TONY NAPIER, : Case No. 3:22-cv-318 : Plaintiff, : : District Judge Michael J. Newman vs. : Magistrate Judge Peter B. Silvain, Jr. : AMERICAN ECONOMY INSURANCE : COMPANY, : : Defendant. :

ORDER

This matter is presently before the Court upon Plaintiff’s Motion to Compel (Doc. #22); Plaintiff’s Motion to Strike Defendant’s July 19, 2023 Memorandum (Doc. #40), Defendant’s Memorandum in Opposition to Plaintiff’s Motion to Strike (Doc. #41), and for an in camera review (see Doc. #s 35-36, 38-39). In May 2023, Plaintiff filed a motion to compel discovery. (Doc. #22). In the Motion, Plaintiff requested an order compelling Defendant to produce all documents in the claims file and those upon which Defendant has relied in denying his claim. Id. at 178, 182-83. Additionally, Plaintiff sought “all unredacted documents concerning the involvement of the law firm of Rolfes Henry Co., LPA [(Rolfes Henry)] in the fire loss at issue.” Id. at 178. Plaintiff asserts that “discovery of the entirety of the [Rolfes Henry] materials contained in Defendant’s claim[s] file is appropriate to the extent that they may cast light on Plaintiff’s bad faith claim.” Id. at 183. In response to Plaintiff’s Motion, Defendant filed a request to stay briefing on Plaintiff’s Motion to Compel and to schedule an informal discovery teleconference. (Doc. #24). Despite Plaintiff’s opposition, the undersigned granted Defendant’s request and scheduled an informal discovery teleconference. See May 22, 2023 Notation Order; May 24, 2023 Notation Order. During the teleconference, Defendant asserted that the claims file, including the documents from Rolfes Henry, has been produced except for privileged materials. The parties discussed the possibility of an in camera review of the privileged materials. Following the teleconference, Plaintiff filed his Motion for In Camera Review. (Doc. #29). Defendant consented to the in

camera inspection. (Doc. #31). The undersigned granted Plaintiff’s Motion and ordered Defendant to provide an unredacted copy of all documents at issue to Chambers for an in camera review. (Doc. #33). Further, the Court ordered Defendant to file their privilege log and memorandum identifying the assertion of privilege with specificity. Id. In accordance with the Order, Defendant sent the requested documents to the Court and filed its privilege log and memorandum. (Doc. #s 35-36). I. Background As relevant to the present motions before the Court, the complaint alleges the following facts. On February 4, 2022, a fire severely damaged a dwelling owned by Plaintiff. (Doc. #3,

PageID #116). The dwelling was insured by Defendant and, following the fire, Plaintiff submitted a claim to Defendant.1 Id. In February 2022, Defendant sent its fire investigator and adjuster to the dwelling to investigate the fire loss. Id. However, Defendant did not provide any report or factual findings to Plaintiff regarding the cause of the fire. Id. Additionally, as part of its investigation into Plaintiff’s claim, Defendant hired a law firm, Rolfes Henry, to perform an examination under oath (EUO) of Plaintiff and his brother, Jonathon Bray, who was in the dwelling with Plaintiff at the time of fire. Id. at 116-17. The EUOs took place on May 6, 2022. Id. at 117.
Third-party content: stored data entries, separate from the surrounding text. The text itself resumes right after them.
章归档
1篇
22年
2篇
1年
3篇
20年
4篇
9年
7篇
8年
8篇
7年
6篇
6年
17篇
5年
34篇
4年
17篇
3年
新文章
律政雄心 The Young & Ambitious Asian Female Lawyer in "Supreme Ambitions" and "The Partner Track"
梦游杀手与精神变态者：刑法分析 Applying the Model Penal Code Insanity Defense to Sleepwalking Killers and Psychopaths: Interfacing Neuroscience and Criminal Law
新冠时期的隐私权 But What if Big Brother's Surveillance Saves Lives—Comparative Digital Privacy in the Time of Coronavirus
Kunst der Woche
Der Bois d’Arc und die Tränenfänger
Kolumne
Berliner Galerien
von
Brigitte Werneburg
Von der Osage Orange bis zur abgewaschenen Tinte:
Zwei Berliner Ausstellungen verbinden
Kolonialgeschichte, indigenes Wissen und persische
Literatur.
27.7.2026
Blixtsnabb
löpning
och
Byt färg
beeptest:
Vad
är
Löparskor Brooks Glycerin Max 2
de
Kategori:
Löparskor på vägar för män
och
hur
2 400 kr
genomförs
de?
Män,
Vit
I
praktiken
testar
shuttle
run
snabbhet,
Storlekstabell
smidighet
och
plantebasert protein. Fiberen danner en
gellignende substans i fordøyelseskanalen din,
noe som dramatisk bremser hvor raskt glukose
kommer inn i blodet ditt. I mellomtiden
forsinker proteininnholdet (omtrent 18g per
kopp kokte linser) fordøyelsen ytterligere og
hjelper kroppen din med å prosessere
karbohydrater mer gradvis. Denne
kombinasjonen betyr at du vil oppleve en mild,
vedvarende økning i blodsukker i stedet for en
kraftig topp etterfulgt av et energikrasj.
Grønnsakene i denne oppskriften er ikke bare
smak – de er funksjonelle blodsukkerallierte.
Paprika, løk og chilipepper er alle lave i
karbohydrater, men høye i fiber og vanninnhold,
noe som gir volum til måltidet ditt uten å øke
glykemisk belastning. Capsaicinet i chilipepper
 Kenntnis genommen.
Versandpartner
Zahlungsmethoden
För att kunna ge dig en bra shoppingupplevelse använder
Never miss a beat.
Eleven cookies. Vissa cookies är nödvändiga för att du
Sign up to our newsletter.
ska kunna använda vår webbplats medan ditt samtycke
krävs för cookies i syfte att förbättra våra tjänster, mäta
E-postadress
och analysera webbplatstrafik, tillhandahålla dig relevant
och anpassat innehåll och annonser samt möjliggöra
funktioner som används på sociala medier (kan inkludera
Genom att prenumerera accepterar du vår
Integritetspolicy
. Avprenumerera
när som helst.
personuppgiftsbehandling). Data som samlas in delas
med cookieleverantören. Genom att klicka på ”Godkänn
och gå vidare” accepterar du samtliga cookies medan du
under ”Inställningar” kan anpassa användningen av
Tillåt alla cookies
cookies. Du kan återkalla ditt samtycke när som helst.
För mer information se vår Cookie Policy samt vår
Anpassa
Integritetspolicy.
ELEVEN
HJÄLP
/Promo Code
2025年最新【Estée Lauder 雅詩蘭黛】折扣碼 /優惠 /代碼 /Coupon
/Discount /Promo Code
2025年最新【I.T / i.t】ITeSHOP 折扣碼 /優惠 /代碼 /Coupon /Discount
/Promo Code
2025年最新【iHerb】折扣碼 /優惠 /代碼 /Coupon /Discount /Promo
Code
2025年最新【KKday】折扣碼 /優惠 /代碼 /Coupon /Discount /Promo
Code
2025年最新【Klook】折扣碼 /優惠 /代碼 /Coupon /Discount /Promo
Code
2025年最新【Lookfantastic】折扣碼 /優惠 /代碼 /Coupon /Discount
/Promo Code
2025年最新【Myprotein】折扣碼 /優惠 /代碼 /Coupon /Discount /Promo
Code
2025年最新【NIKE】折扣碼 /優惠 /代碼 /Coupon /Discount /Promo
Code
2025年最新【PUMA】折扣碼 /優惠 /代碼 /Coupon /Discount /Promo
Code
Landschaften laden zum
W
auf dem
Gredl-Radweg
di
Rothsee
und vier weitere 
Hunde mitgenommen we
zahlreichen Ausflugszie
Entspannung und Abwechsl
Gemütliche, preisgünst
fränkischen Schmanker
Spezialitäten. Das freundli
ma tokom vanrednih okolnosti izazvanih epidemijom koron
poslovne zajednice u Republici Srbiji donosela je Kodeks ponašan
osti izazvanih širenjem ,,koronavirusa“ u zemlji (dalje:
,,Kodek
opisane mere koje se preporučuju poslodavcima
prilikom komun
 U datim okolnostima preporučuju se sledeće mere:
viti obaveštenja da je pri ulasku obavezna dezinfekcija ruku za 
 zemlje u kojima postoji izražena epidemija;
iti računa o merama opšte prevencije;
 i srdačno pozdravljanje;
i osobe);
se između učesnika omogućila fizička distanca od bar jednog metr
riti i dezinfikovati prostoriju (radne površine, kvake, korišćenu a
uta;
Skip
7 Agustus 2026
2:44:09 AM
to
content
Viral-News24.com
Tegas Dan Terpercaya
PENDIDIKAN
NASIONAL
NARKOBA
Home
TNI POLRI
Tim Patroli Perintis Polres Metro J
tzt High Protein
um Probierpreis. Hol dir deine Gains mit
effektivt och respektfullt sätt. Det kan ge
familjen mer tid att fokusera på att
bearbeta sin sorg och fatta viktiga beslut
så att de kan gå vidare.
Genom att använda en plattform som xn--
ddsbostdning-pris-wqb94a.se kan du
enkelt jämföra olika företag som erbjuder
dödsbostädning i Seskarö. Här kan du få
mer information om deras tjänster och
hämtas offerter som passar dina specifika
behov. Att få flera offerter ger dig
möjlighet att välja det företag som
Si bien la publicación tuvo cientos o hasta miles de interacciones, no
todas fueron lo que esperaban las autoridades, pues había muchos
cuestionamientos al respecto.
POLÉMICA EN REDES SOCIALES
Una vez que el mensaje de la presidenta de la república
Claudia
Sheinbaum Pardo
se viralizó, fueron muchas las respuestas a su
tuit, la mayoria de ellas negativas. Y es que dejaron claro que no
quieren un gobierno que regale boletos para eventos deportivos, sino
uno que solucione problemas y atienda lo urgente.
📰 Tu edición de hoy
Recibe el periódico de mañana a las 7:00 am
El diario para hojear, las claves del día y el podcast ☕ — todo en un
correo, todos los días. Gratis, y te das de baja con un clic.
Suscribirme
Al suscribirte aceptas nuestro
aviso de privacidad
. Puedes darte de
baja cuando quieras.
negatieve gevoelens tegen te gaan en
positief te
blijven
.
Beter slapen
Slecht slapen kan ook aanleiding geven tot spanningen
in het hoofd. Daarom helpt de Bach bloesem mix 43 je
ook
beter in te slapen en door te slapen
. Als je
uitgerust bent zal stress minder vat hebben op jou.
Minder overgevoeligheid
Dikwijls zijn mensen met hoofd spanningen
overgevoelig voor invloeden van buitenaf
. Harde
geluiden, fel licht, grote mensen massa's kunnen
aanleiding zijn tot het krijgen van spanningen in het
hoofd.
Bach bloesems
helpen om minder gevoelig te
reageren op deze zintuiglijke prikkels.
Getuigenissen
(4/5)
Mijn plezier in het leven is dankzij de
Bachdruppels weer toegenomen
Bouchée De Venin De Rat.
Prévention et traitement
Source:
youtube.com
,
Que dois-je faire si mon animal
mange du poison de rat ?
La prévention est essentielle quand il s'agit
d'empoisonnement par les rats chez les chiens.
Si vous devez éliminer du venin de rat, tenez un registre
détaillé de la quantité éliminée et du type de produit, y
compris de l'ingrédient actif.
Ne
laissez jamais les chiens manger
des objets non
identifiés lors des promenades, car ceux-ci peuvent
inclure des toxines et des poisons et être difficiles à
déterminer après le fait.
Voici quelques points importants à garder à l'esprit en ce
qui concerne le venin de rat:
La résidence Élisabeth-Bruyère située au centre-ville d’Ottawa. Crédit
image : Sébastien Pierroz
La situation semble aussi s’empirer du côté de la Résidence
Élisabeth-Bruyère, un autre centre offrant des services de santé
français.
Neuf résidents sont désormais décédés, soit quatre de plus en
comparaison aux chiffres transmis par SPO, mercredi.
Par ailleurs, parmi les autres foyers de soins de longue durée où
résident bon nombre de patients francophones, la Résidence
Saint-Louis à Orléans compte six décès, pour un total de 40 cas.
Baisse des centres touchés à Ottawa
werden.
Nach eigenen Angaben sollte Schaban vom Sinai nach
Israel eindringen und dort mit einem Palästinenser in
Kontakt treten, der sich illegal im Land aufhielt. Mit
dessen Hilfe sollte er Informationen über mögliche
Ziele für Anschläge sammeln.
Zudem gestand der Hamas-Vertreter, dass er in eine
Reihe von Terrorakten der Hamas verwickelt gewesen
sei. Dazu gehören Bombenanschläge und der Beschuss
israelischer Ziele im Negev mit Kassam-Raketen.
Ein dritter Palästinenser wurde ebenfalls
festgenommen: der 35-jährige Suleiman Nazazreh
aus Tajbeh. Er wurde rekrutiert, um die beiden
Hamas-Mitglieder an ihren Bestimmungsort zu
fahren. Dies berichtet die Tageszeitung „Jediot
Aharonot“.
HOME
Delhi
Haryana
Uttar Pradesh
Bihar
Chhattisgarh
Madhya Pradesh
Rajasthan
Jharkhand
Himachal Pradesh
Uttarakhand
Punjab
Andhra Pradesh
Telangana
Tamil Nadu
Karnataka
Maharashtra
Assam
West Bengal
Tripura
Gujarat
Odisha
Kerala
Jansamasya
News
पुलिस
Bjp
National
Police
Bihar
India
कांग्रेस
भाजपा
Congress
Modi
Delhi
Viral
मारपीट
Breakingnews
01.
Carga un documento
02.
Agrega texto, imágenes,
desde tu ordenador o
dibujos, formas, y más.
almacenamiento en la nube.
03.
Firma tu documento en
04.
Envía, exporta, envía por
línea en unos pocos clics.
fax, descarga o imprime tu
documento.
1 At the time of the fire, Plaintiff also had a pending claim relating to the roof of the dwelling, which had been damaged in a windstorm. (Doc. #3, PageID #117). According to Plaintiff, because the fire occurred before the roof claim could be resolved, Defendant has refused to cover the roof claim. Id. On June 24, 2022, Defendant denied Plaintiff’s claim. Id. at 118. According to Plaintiff, Defendant asserted in its denial that “Plaintiff and/or Bray had something to do with starting the fire …, despite the fact that Defendant possesses absolutely no evidence supporting this specious fact.” Id. On October 6, 2022, Plaintiff filed his complaint in Montgomery County Court of Common

Pleas. (Doc. #3). Plaintiff seeks recovery for breach of contract and for Defendant’s bad faith in handling the insurance claim at issue. Id. Defendant subsequently removed the case to the United States District Court for the Southern District of Ohio. (Doc. #1). II. Standard of Review Generally, “[p]arties may obtain discovery regarding any nonprivileged matter that is relevant to any party’s claim or defense and proportional to the needs of the case, considering the importance of the issues at state in the action, the amount in controversy, the parties’ relative access to information, the parties’ resources, the importance of the discovery in resolving the issues, and whether the burden or expense of the proposed discovery outweighs its likely benefit.” Fed. R.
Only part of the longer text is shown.